Best books… Adam Rutherford
The geneticist, author and presenter of Radio 4’s Inside Science chooses his favourite books. His book, How to Argue With a Racist: History, Science, Race and Reality, is published this week by W&N, priced £12.99
A Thousand Ships by Natalie Haynes, 2019 (Mantle £16.99). Peculiar fact: I tried and failed to become a classicist before settling on genetics, but I still consume as much classical literature as I can. Haynes is the nation’s great muse, and her latest is a retelling of the story of Troy told from the perspective of Helen and the women of The Iliad, and it is beautiful.
The Idea of the Brain by Matthew Cobb, 2020 (Basic Books £30). A working scientist, who is also a historian and an exceptional writer, Cobb is a rare jewel. His latest is a typically erudite, thrilling and thorough exploration of the most complex thing in the known universe, the one you are using right now to understand these words.

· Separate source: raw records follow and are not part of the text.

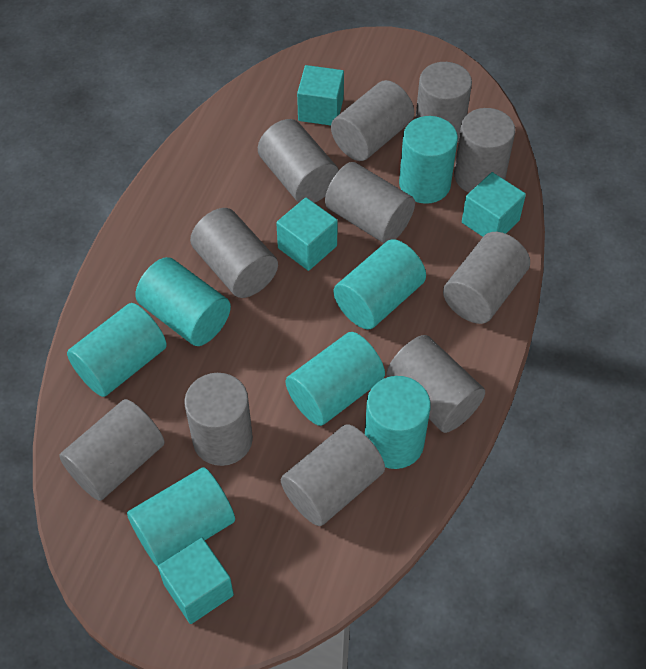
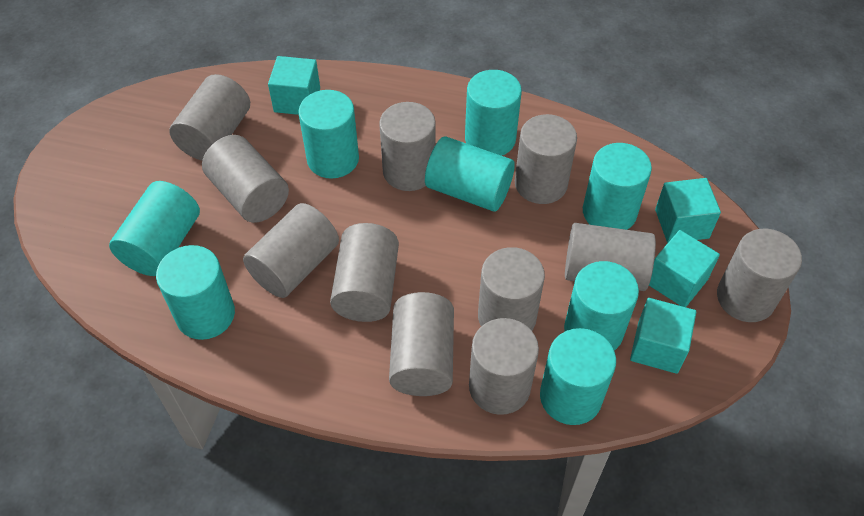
turquoise cylinder: 7 -> 8

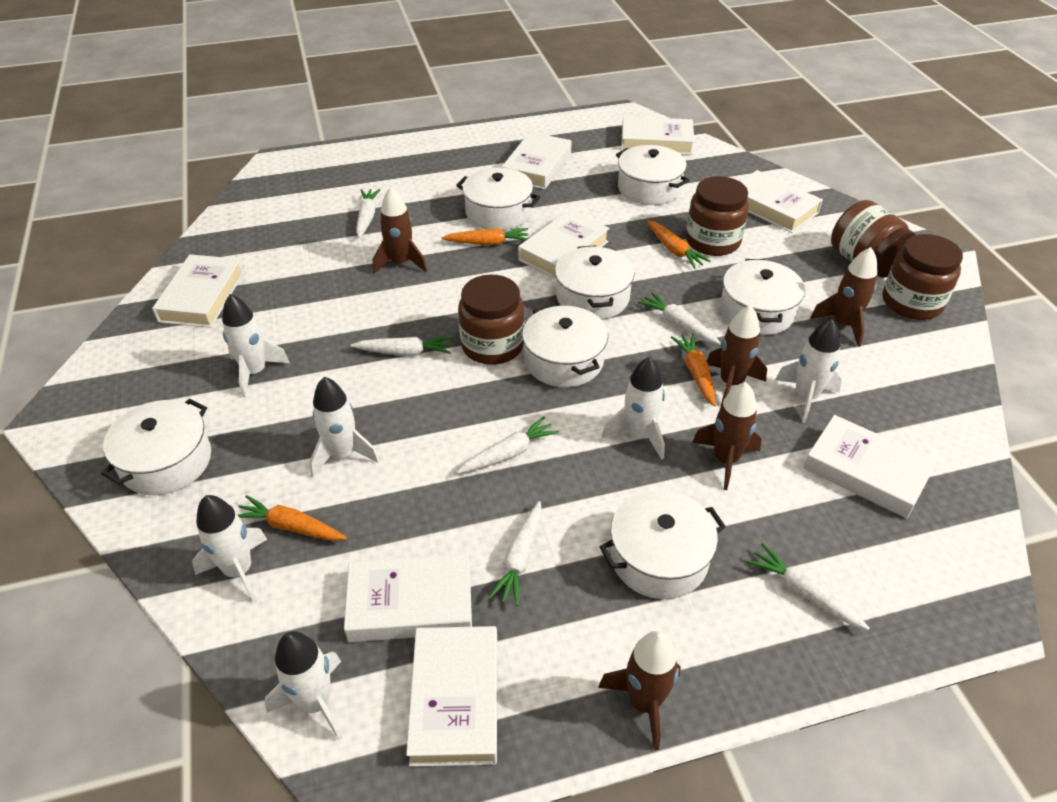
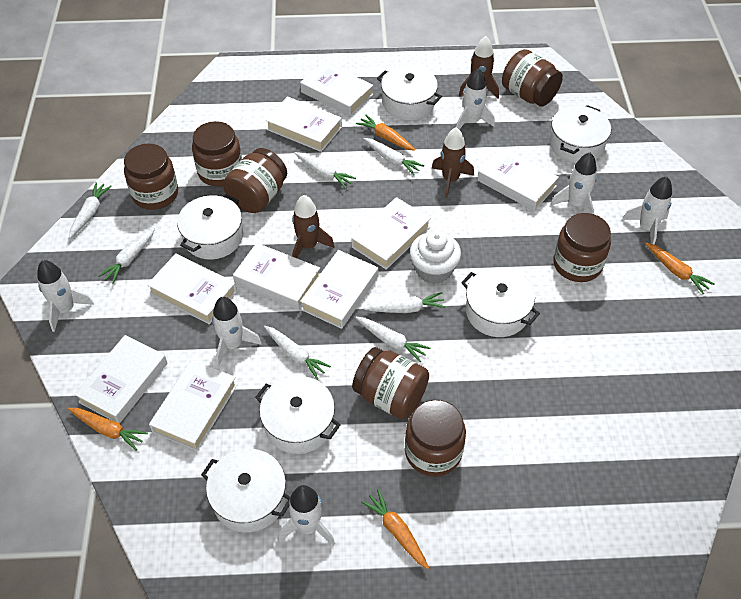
brown jar: 4 -> 7
brown rocket: 5 -> 3
white book: 8 -> 9
white carrot: 6 -> 7
white cupcake: 0 -> 1
white pot: 7 -> 6

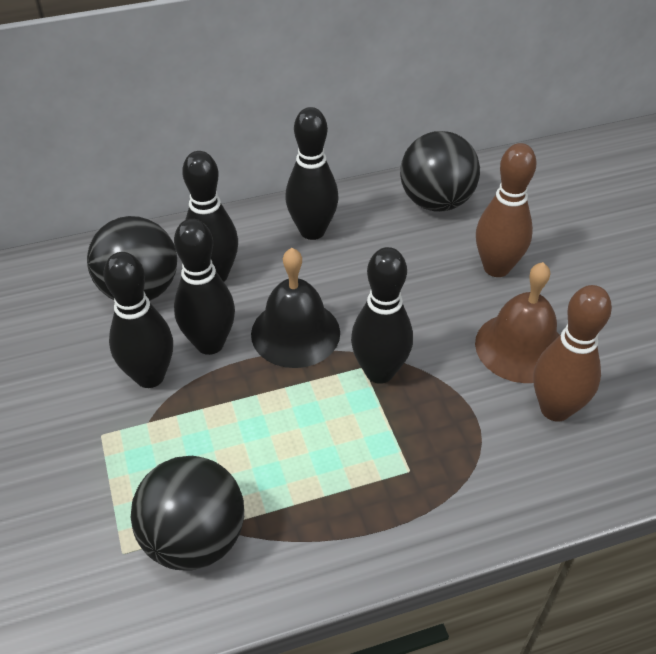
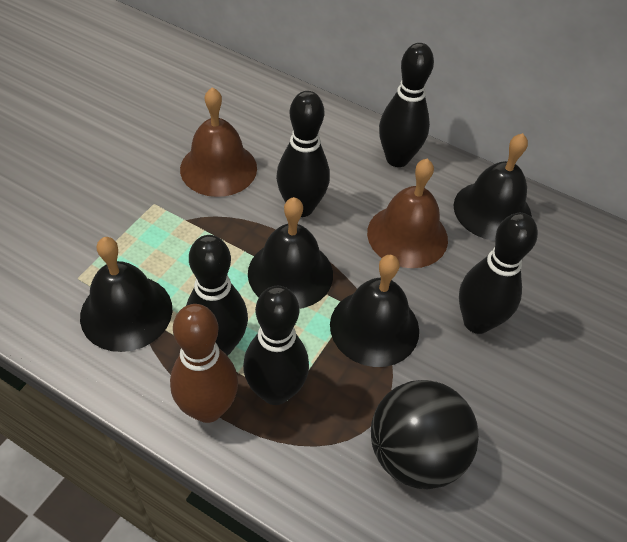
black ball: 3 -> 1
black bell: 1 -> 4
brown bell: 1 -> 2
brown bowling pin: 2 -> 1

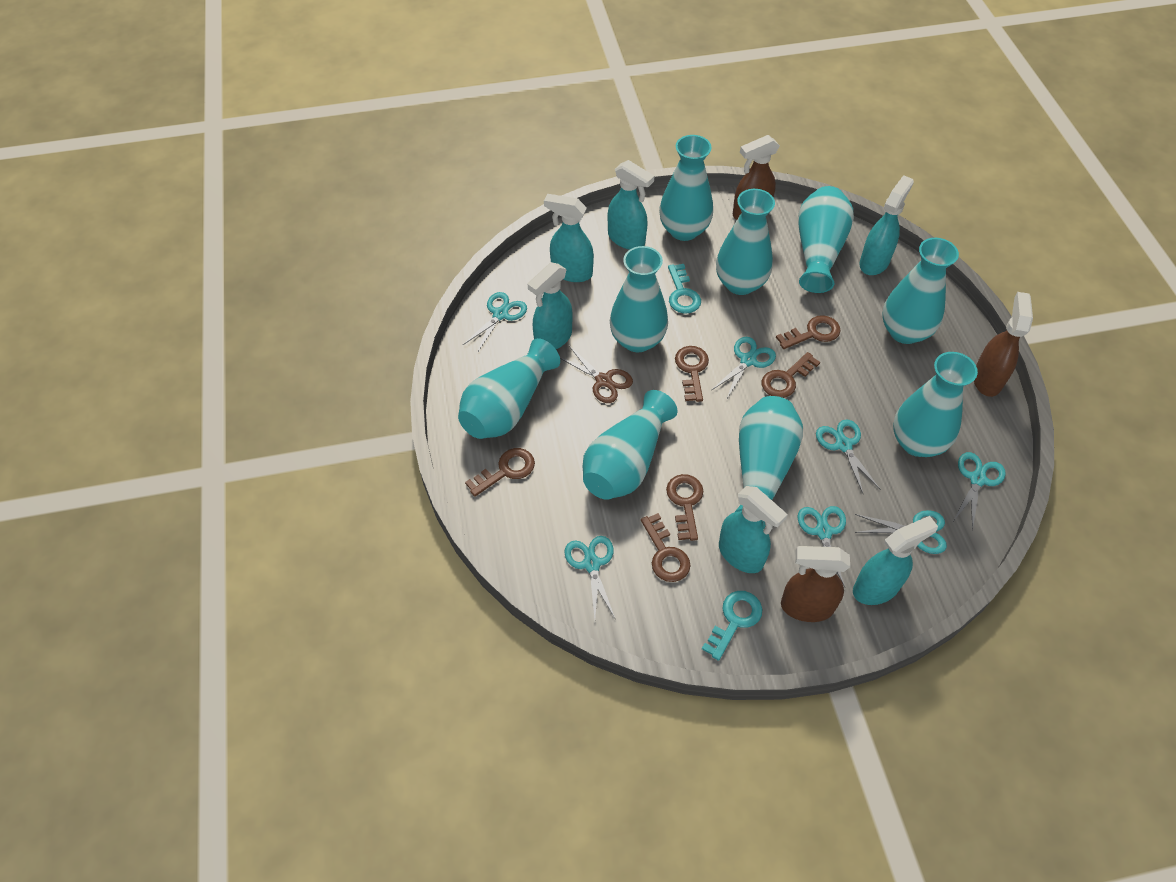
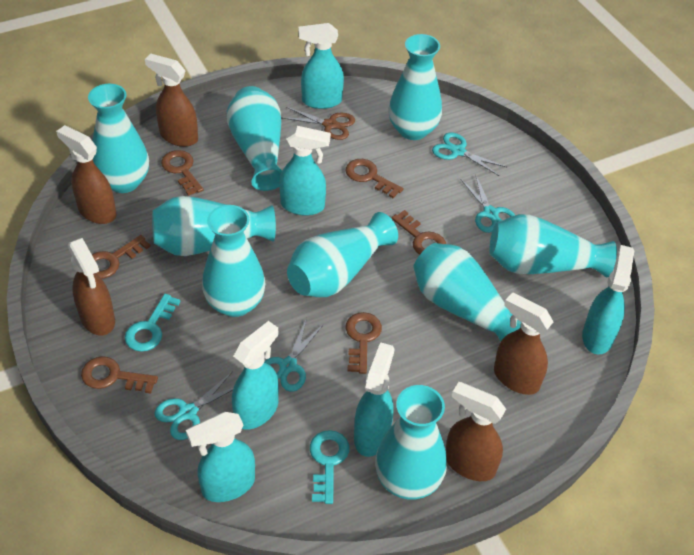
brown spray bottle: 3 -> 5
turquoise scissors: 7 -> 4

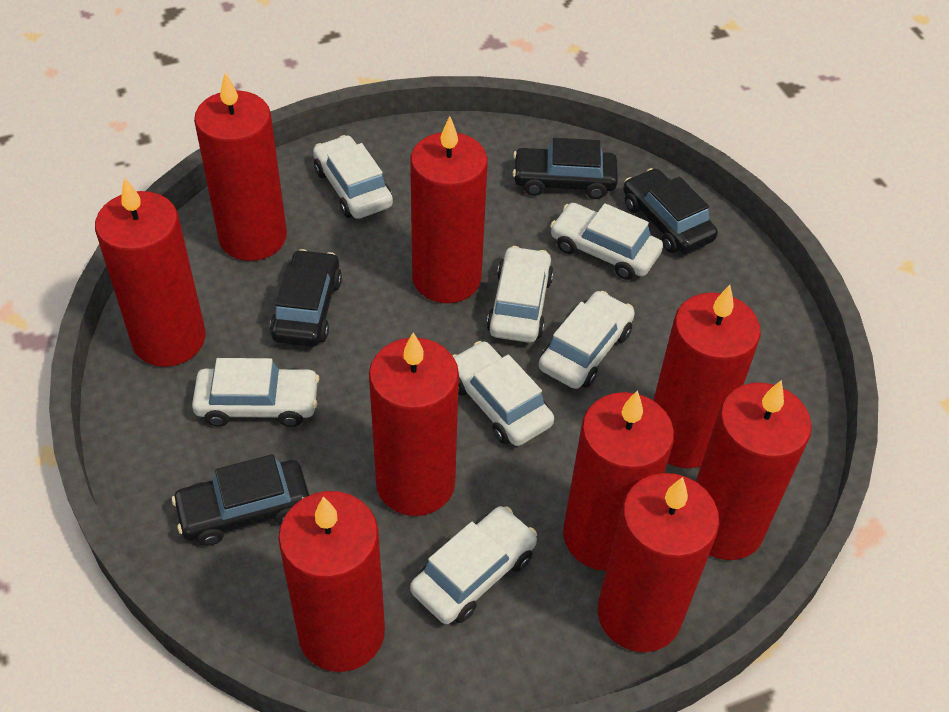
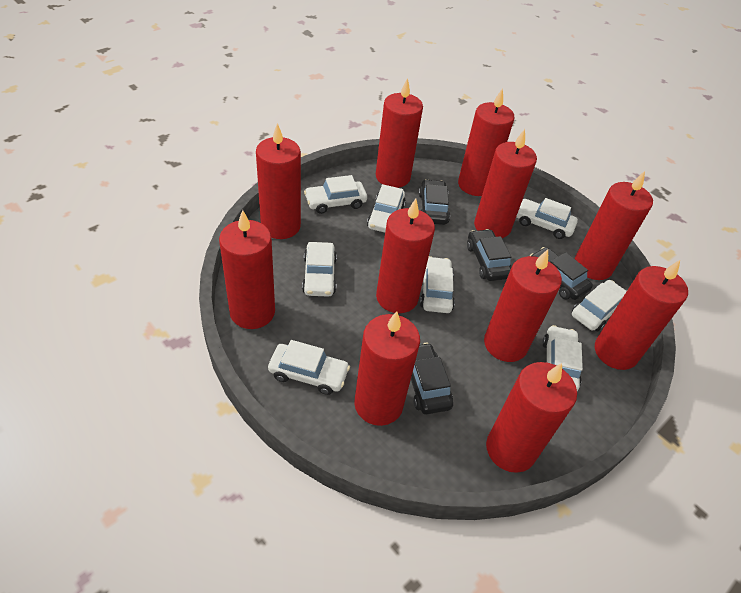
red candle: 9 -> 11
white car: 7 -> 8

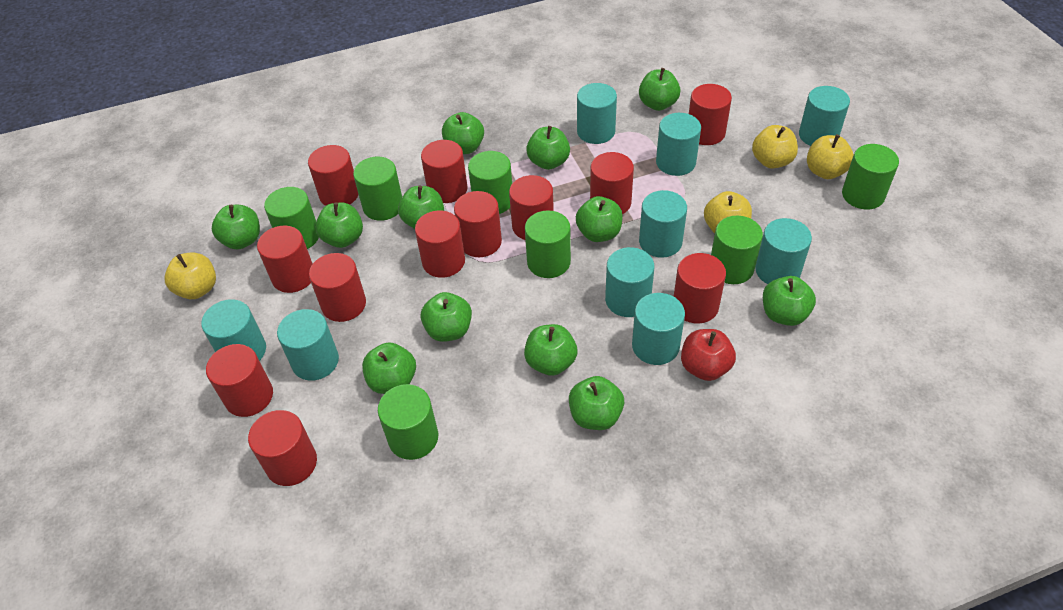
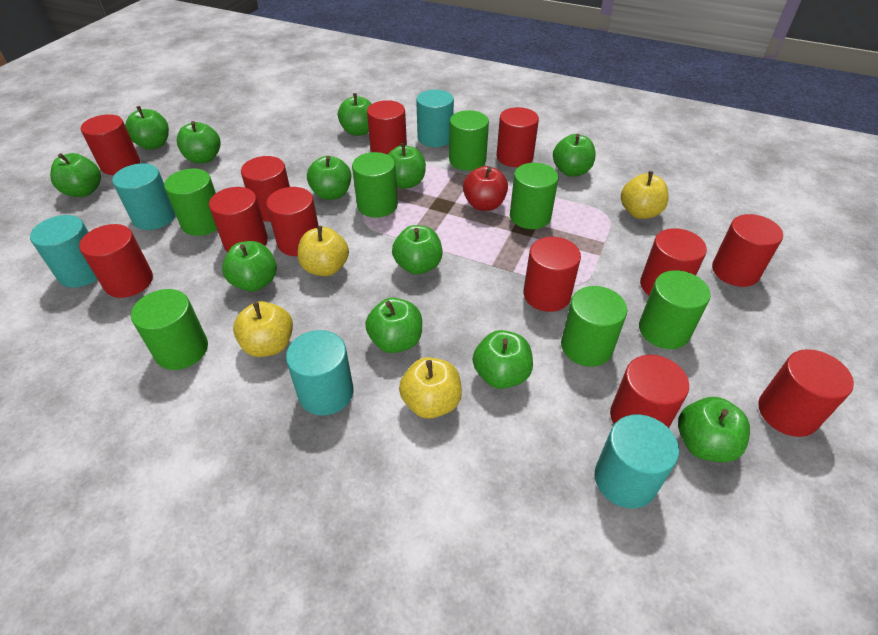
turquoise cylinder: 9 -> 5

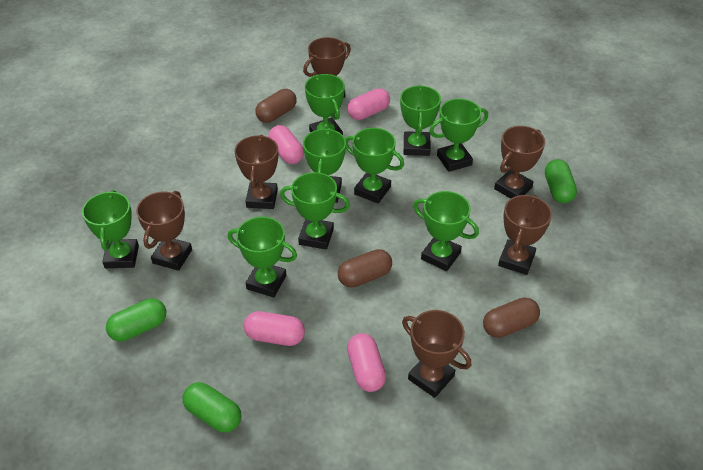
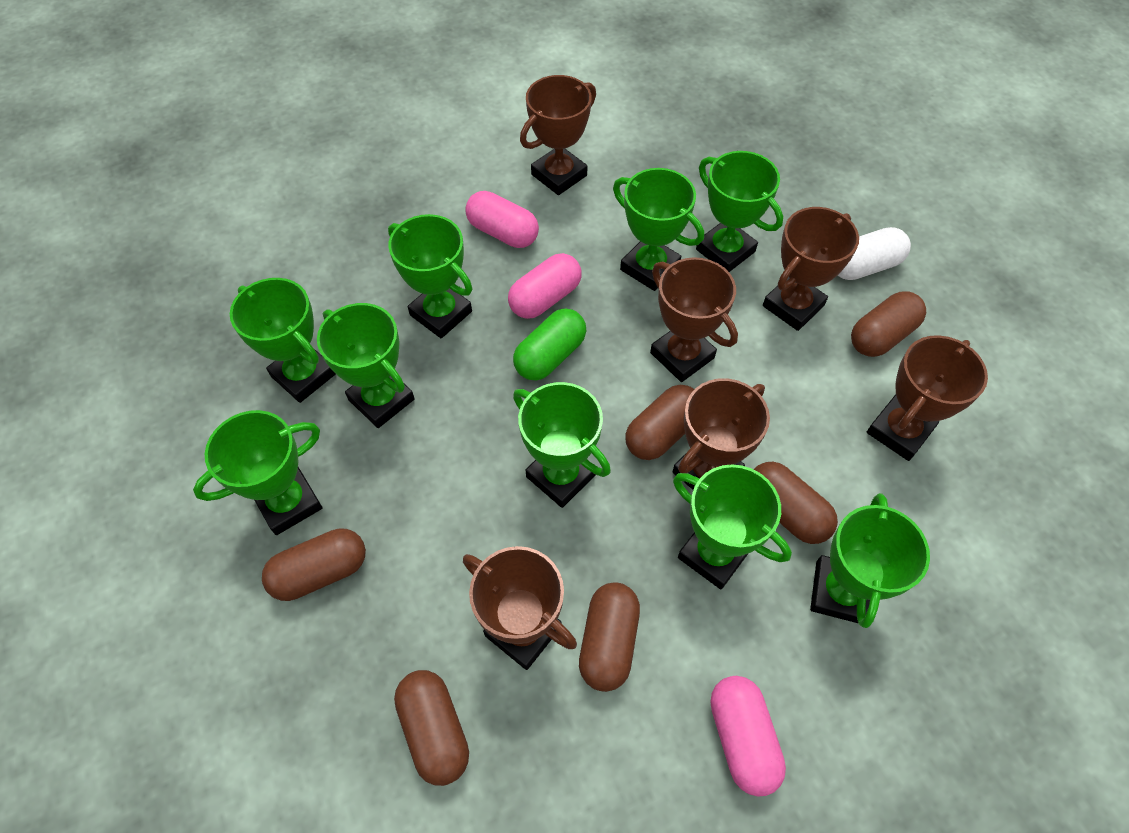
brown capsule: 3 -> 6
green capsule: 3 -> 1
pink capsule: 4 -> 3
white capsule: 0 -> 1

Difficult Women by Helen Lewis, 2020 (Jonathan Cape £16.99). Helen Lewis is one of the very few journalists whose every word I will read. Her debut book is “a history of feminism in 11 fights”, and makes the very solid point that the acquisition of rights for women has not always come from those who one would necessarily like – for example, the arch-eugenicist and Nazi sympathiser Marie Stopes.
Say Why to Drugs by Dr Suzi Gage, 2020 (Hodder & Stoughton £16.99) “Have you ever taken drugs?” is the opening sentence of Gage’s compelling and comprehensive guide to mind-altering substances. The answer, by the way, is yes, and has been for thousands of years, because alongside heroin, marijuana, LSD, khat and so on, that coffee you’re drinking, or the Chablis you might sup tonight, they’re drugs too. Essential.
The Body: A Guide for Occupants by Bill Bryson, 2019 (Doubleday £25). Isn’t it odd that the UK’s best science writer is a quietly spoken non-scientist from Iowa? It’s been 17 years since his masterpiece A Short History of Nearly Everything, but this is his return to science, and it is magnificent.